▸ **Exercise requirements**
In the records below, pick out all lines containing the word "should".

▸ **Materials provided**
· · ·

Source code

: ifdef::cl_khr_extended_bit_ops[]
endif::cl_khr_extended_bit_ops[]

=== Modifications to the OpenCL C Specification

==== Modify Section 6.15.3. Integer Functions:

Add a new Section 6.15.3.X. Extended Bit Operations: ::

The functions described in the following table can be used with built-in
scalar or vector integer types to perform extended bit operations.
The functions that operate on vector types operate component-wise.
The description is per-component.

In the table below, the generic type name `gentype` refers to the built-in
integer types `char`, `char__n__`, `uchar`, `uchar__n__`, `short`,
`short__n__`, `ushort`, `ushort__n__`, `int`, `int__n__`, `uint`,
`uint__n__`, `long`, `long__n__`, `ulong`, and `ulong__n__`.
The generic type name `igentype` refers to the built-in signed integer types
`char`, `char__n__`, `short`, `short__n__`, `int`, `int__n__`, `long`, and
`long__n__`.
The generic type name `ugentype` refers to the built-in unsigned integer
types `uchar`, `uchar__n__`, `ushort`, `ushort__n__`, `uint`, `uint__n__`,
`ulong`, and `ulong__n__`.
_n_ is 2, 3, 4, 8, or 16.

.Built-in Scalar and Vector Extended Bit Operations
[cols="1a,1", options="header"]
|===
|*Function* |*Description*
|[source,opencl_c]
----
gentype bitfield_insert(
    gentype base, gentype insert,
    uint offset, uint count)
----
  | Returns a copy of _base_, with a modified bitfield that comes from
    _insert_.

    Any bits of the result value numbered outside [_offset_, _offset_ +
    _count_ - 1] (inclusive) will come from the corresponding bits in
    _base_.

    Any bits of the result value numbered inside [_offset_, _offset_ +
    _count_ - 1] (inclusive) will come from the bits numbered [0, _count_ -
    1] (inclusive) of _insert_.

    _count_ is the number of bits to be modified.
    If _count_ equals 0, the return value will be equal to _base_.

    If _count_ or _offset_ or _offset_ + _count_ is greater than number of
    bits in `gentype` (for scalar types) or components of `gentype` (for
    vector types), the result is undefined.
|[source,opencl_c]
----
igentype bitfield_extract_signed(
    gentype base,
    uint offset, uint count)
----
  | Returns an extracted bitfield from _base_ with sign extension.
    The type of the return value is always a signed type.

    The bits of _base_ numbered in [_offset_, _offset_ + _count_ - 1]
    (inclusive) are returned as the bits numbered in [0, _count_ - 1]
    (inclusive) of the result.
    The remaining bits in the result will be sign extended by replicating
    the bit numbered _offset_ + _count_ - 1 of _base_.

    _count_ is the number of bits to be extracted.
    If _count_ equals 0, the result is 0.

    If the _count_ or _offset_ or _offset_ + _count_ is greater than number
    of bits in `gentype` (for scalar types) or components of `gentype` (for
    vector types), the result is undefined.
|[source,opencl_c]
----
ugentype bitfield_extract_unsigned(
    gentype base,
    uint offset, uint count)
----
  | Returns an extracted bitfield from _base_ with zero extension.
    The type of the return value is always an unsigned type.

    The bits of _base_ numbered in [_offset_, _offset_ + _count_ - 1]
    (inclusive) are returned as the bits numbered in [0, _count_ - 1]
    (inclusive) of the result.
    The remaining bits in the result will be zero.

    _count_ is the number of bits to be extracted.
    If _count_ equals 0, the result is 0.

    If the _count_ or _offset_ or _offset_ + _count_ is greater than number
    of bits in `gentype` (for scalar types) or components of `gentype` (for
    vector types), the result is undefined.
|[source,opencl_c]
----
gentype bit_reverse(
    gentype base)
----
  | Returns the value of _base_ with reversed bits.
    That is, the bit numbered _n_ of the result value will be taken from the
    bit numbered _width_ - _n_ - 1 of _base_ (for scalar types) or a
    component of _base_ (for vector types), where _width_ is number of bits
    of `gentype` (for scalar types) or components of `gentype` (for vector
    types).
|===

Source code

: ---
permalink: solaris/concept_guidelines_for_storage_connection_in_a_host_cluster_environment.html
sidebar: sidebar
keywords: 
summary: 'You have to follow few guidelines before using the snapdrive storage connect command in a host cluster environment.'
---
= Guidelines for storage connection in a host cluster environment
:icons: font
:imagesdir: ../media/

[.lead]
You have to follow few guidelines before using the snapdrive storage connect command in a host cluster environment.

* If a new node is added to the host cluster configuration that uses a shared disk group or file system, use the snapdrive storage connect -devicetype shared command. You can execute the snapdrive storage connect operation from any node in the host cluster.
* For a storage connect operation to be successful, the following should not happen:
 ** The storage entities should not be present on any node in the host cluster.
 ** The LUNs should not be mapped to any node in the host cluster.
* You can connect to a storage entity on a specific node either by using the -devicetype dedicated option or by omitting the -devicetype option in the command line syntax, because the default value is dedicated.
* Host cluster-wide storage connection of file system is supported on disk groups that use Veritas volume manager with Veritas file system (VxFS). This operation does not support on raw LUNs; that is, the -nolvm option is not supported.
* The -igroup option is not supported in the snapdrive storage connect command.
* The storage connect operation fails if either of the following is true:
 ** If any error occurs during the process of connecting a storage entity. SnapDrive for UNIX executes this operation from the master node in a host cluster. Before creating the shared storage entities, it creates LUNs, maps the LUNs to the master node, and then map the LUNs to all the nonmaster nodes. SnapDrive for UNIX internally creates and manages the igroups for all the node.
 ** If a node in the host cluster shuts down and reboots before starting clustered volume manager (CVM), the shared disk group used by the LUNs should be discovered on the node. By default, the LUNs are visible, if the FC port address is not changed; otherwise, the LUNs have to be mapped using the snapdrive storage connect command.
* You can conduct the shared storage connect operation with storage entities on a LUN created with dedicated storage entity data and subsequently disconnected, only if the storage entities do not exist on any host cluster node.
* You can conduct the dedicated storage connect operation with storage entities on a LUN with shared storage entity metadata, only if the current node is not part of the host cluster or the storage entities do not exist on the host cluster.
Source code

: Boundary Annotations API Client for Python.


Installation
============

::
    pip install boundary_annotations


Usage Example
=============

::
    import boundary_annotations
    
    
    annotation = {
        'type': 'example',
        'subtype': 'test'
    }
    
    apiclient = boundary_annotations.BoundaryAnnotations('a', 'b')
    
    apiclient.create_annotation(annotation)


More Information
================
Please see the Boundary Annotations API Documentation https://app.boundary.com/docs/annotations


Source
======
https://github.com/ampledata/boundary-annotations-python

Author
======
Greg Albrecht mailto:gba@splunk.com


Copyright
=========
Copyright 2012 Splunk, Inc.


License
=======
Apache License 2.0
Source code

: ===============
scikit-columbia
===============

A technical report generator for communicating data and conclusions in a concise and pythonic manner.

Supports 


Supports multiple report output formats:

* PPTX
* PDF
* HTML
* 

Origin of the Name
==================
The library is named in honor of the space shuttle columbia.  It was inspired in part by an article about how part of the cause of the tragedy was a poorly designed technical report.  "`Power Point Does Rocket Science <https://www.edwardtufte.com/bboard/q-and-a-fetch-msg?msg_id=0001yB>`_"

· · ·

▸ **Exercise response**
* For a storage connect operation to be successful, the following should not happen:
 ** The storage entities should not be present on any node in the host cluster.
 ** The LUNs should not be mapped to any node in the host cluster.
 ** If a node in the host cluster shuts down and reboots before starting clustered volume manager (CVM), the shared disk group used by the LUNs should be discovered on the node. By default, the LUNs are visible, if the FC port address is not changed; otherwise, the LUNs have to be mapped using the snapdrive storage connect command.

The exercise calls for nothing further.